#### READING TEXT:
####################
Sunday, January 9, 2011

Getting Along Without Help From Oprah

I have to assert that the people in this world who are the most heroic are those facing challenges alone, coping with grief and endless obstacles, bearing the full weight of hardship without being aided in any way. They do great things and help others without comfort from TV show mavens, and without viral videos circulating the web. We are all equal, but the light of the sun does not reach all plants. Storms and hardship determine fate often, despite intentions, planning, preparation, and gratitude in everday life. Life, like Oprah, is essentially unfair. It is an indisputable reality that not everyone in this world can do what they love, have a great idea, and turn it into a business empire. THE ESSENTIAL TRUTH is that with or without gratitude journals, all kinds of human stories of success and confounding tragedy deserve to be told. But, like airbrushing of photographs, reality has to be filtered, and sanitized before it is deemed worthy of coverage. The people living within those realities who cannot be sanitized, even with powerful, instructive lessons to teach and share, are tossed into the abyss, a file of human beings to be ignored and dismissed as unmarketable or, perhaps worst of all, unworthy of recognition and help. Soon, Oprah and every TV news outlet will be parading the witnesses and survivors of the Arizona shooting in a sad, too familiar parade.

The horrible truth behind the myth of help from TV is that not every child deserves hope, prayers aren't always answered, dreams, trips, giveaways happen to a calculated few, and that no one, not even Oprah, can or will be able to reach everyone. Often, the most talented actors and singers can't find work while the same lucky few are overexposed over and over again. Chances on YOU will not be taken, Dr. Phil won't advise you, Nate Berkus isn't coming to freshen up your living space, and when your younger brother dies of cancer, no one will set up a scholarship in his honor. The ladies on THE VIEW wont even bring you up in a "lukewarm" topic. When life gets harder and harder, people die around you, you are stricken with an illness, you simply don't exist. Unless you are a star. But you are welcome to tune in daily to seek inspiration from the trumpeted success of others that you can never achieve without the same recognition and resources. If this depresses you, the essential unfairness, then the problem must be how YOU are interpreting things, you must be missing the message of hope and healing. You must be missing the "aha" moment you need. Or, likely, you just cannot relate the sanitized stories to your own real life experience.
####################
#### SOURCE DATA:
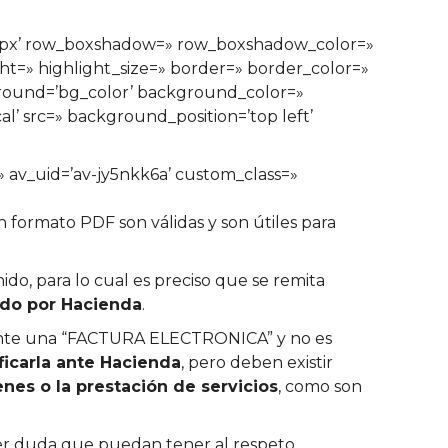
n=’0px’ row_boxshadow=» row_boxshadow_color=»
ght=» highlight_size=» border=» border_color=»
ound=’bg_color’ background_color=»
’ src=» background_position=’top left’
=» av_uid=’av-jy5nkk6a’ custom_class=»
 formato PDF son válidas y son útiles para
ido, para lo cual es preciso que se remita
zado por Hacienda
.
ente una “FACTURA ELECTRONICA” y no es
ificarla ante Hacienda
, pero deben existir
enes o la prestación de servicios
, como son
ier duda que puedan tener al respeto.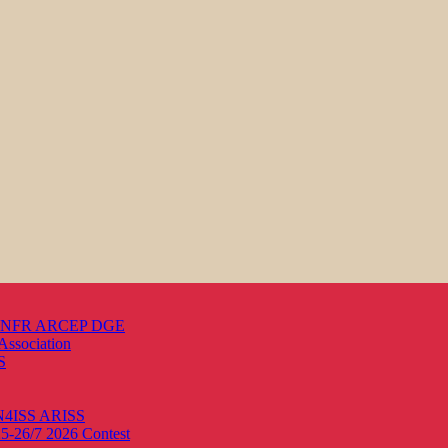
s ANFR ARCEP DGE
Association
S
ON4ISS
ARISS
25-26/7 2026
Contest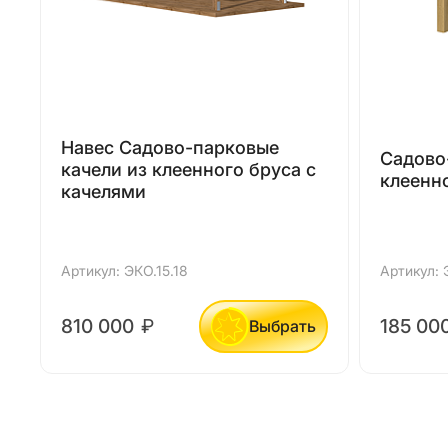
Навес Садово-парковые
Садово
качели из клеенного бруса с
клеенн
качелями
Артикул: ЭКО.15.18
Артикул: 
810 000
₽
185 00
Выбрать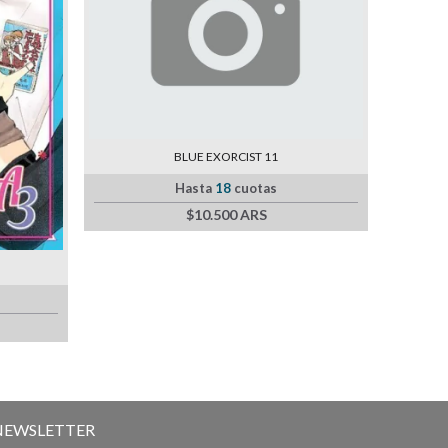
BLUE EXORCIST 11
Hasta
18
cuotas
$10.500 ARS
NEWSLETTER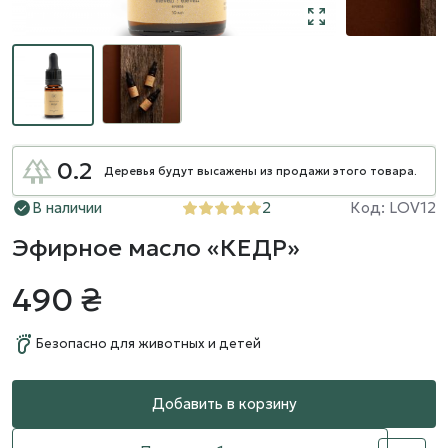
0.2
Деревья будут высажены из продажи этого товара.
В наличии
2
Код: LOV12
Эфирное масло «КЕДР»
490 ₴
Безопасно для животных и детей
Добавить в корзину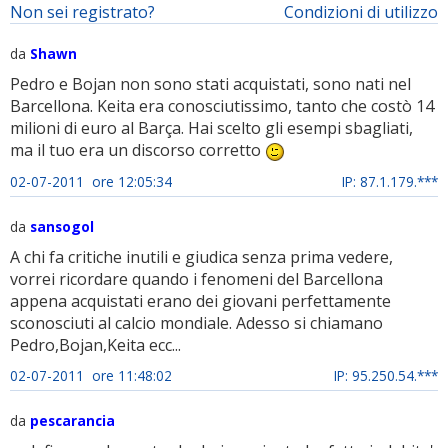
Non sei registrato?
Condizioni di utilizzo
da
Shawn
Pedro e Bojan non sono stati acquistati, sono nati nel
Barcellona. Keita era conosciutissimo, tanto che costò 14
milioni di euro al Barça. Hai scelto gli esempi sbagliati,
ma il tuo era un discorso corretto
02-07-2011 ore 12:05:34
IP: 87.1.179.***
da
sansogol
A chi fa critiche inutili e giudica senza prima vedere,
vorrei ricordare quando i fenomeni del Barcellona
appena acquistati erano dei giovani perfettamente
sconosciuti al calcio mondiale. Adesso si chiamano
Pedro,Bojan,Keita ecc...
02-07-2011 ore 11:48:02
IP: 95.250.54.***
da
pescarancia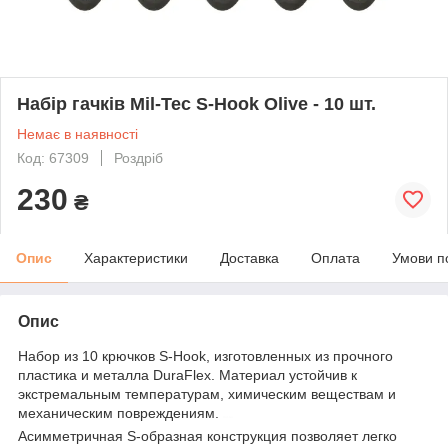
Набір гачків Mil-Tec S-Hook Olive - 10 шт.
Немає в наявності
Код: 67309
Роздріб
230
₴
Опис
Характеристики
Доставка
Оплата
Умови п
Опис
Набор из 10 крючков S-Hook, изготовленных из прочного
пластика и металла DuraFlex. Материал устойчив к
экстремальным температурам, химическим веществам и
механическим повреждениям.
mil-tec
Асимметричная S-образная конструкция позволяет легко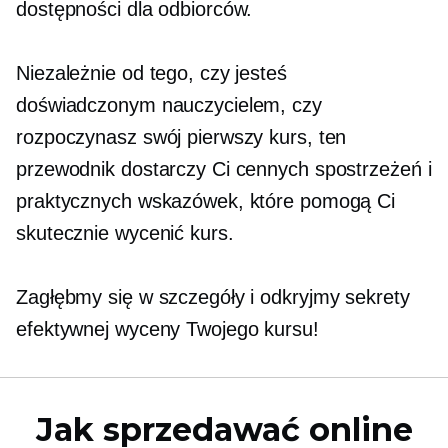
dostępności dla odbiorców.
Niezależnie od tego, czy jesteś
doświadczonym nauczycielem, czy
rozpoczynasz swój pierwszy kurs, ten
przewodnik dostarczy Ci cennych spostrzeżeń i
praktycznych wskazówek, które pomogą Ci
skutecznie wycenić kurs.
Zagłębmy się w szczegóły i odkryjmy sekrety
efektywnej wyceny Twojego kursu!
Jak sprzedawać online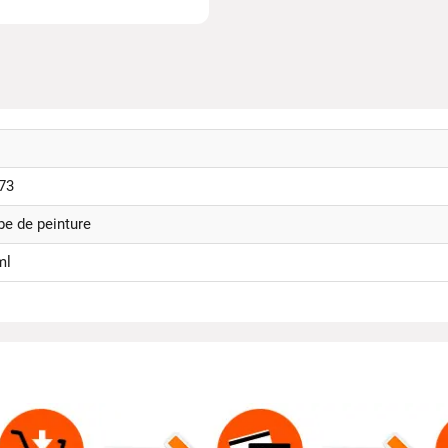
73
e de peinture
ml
####################
Please continue the piece on getting along without help from Oprah, starting right after its final sentence.

Not every mother, father, son or daughter can take a fantastic project and turn it into the next "big thing". More airtime is spent dwelling on those who are already covered by the press, who have already succeeded or are merely wealthy, who have already become stars. Not everyone who deserves to be loved, recognized, helped and thanked will get their due. Ever. Most of us will live and die without the light of day being shone upon us. But we know and tolerate that no one talks about us, those of us living in the cracks where there is no light or compassion. People who are brave and have endured unfathomable, painful experiences, more often than not, go without recognition, are often ignored, and sometimes punished. What do the Kardashians have to fight for? The Palins? The celebrities standing up against hate, are they fighting hate as hard as those being beaten? Do Real Housewives of New Jersey have to fight the way the 9/11 first responders fought to get healthcare coverage that was due them? The coverage they get is a symptom of what is wrong with our media. I applaud Oprah for talking for years about serious topics, and for adding elements of well-being to daytime. But there have been decades of missed opportunities for more celebrating the ordinary, and offering wider messages of hope to people not hungry for celebrity encounters, or merely being in their presence. If we are all equals, then more recognition and light should be shown to all, even those with life problems for whom thee are no easy answers, no bestselling books to learn from. There is true universality in that. Sadly, the Universe has become the White Elephant in the room.